Nessuno vuole vivere in perenne stato di ansia, questo è vero… molta gente preferisce però
vivere in città forse perché essa offre più emozioni oltre che più opportunità di lavoro?
Anche l’immagine idilliaca della campagna ha il suo lato negativo.
In campagna si conoscono tutti ed è più facile scontrarsi con i pettegolezzi inoltre è difficile
raggiungere ospedali e scuole. Infatti nei paesi di campagna ci si attrezza con piccoli centri
medici, che però mancano di strumenti che in certi casi possono essere di vitale importanza e
non è raro che nei casi di emergenza si debba trasportare un paziente all’ospedale urbano più
vicino (magari anche con l’elicottero).
Per quanto riguarda l’istruzione spesso sono presenti solo le scuole primarie, dopo gli
studenti devono spostarsi anche per tragitti molto lunghi per proseguire gli studi.
In città è tutto più semplice: si hanno tutte le comodità a portata di mano.
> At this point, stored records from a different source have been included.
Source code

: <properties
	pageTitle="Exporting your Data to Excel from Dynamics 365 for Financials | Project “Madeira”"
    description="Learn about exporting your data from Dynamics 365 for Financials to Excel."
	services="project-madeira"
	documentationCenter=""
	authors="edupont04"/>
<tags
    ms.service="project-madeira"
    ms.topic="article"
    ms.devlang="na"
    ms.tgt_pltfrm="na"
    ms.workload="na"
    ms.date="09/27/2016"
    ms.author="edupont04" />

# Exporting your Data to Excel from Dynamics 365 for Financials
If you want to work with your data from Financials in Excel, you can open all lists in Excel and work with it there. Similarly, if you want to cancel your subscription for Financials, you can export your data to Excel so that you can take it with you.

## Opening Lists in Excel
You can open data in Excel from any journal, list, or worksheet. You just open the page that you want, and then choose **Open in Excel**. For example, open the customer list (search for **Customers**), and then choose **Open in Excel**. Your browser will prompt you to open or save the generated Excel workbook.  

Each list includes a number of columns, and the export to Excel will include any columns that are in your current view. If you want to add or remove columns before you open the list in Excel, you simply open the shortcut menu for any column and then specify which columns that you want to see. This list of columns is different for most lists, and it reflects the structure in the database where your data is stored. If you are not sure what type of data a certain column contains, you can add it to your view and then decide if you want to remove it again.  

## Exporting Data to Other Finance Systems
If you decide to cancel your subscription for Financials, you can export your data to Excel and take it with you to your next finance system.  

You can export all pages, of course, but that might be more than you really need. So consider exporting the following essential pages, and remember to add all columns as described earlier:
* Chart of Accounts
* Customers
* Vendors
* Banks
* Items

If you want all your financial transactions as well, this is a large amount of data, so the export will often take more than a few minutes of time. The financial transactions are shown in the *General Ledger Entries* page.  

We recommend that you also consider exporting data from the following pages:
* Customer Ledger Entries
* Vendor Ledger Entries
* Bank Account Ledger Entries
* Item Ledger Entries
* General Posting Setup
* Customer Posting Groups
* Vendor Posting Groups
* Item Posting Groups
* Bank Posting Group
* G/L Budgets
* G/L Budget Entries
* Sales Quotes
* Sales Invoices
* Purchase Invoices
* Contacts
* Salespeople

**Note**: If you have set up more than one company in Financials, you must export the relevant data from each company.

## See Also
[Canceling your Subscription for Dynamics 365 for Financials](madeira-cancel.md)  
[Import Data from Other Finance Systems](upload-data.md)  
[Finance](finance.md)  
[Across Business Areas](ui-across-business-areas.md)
Si abita in grandi
palazzi, circondati da persone ma spesso ci si sente soli.
Proprio queste vicende vengono cantate da Adriano Celentano nella sua celebre canzone “il
ragazzo della Via Gluck”: da giovane ha dovuto lasciare la campagna per andare in città, ma la
rimpiange molto.
Che dire, la scelta di vita in entrambi i casi sacrifica qualcosa; molto dipende anche dalle
origini per cui spesso si assiste a persone nate in campagna che migrano verso le città per il
lavoro che però non sopportano il caos e non vedono l’ora che arrivi il fine settimana, per
sdraiarsi all’ombra calma di un albero in mezzo ad un prato o viceversa, ci va a vivere in
campagna, magari per inseguire un amore, poi finisce per sprofondare nella noia e scappa in
fretta e furia verso l’innegabile fascino dei rumori della città.